Description
Prerequisites
- [✅] I reviewed the Discussions, and have a new bug or useful enhancement to share.
Feature Idea
If we want to efficiently bias against specific words that are made up of multiple tokens or 'ban' them, as well as short phrases, checking the logit list to see if the other predictions imply the 'full word' or 'full phrase' could be very beneficial. Currently, there is a limitation of predicting single tokens at a time; this means the decision on whether or not to pick a token based on context clues (e.g short synonyms instead of the first piece of a larger word) would be beneficial as there would be no overhead from 'rewinding' or reprocessing context.
A related draft PR exists which is dedicated towards implementing a 'rewind' feature for a sequence repetition penalty option. This could be very beneficial for longer phrases that can't be accurately 'predicted' ahead of time:
#2593
But I don't see any PR that attempts to tackle the issue in a way that doesn't incur performance overheads of some kind from having to regenerate tokens.

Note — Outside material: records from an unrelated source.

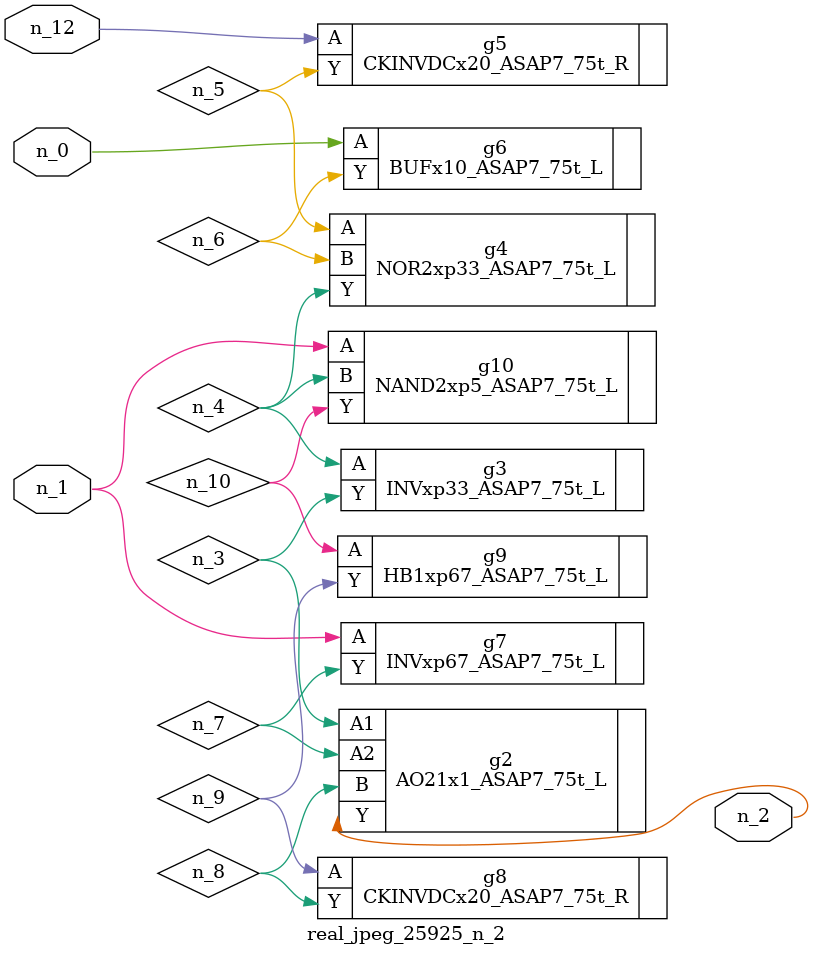
<source format=v>
module real_jpeg_25925_n_2 (n_12, n_1, n_0, n_2);

input n_12;
input n_1;
input n_0;

output n_2;

wire n_5;
wire n_4;
wire n_8;
wire n_6;
wire n_7;
wire n_3;
wire n_10;
wire n_9;

BUFx10_ASAP7_75t_L g6 ( 
.A(n_0),
.Y(n_6)
);

INVxp67_ASAP7_75t_L g7 ( 
.A(n_1),
.Y(n_7)
);

NAND2xp5_ASAP7_75t_L g10 ( 
.A(n_1),
.B(n_4),
.Y(n_10)
);

AO21x1_ASAP7_75t_L g2 ( 
.A1(n_3),
.A2(n_7),
.B(n_8),
.Y(n_2)
);

INVxp33_ASAP7_75t_L g3 ( 
.A(n_4),
.Y(n_3)
);

NOR2xp33_ASAP7_75t_L g4 ( 
.A(n_5),
.B(n_6),
.Y(n_4)
);

CKINVDCx20_ASAP7_75t_R g8 ( 
.A(n_9),
.Y(n_8)
);

HB1xp67_ASAP7_75t_L g9 ( 
.A(n_10),
.Y(n_9)
);

CKINVDCx20_ASAP7_75t_R g5 ( 
.A(n_12),
.Y(n_5)
);


endmodule
</source>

I have visually drafted out this conditional biasing concept in hopes that anyone working on a similar feature might be willing to help on this idea.
In addition, you could theoretically implement this in such a way where if you are biasing against a continued phrase or sentence, you gradually bias it for each consecutive word. For example, let's say you want to avoid this sentence from being referenced in any way:
"The quick brown fox jumps over the lazy dog."
Individually, these could still be considered typical tokens; the bias would only be introduced if a repeated sequence order is seen based on the frequency of those words.
"The" by itself shouldn't be impacted for obvious reasons; but a small bias against 'quick' could be introduced if the word preceding it was 'The'. For 'brown', you could bias the probability more aggressively and so on.
For every token that is breaking out of the 'banned sequence', you could ease off the biasing until it returns back to zero.
Doing this by hand would be tedious; maybe an automatic calculation that judges the rarest portions of the 'banned phrases' and weighs them proportionally to the rest of the temperature would be a better move for a 'phrase ban list'?
In addition, it doesn't necessarily have to be followed exactly in order to trigger the 'ban' as you could proportionally penalize more generic phrases like 'jumps over the' less than others. 'quick brown fox' might have a stronger negative bias, for example.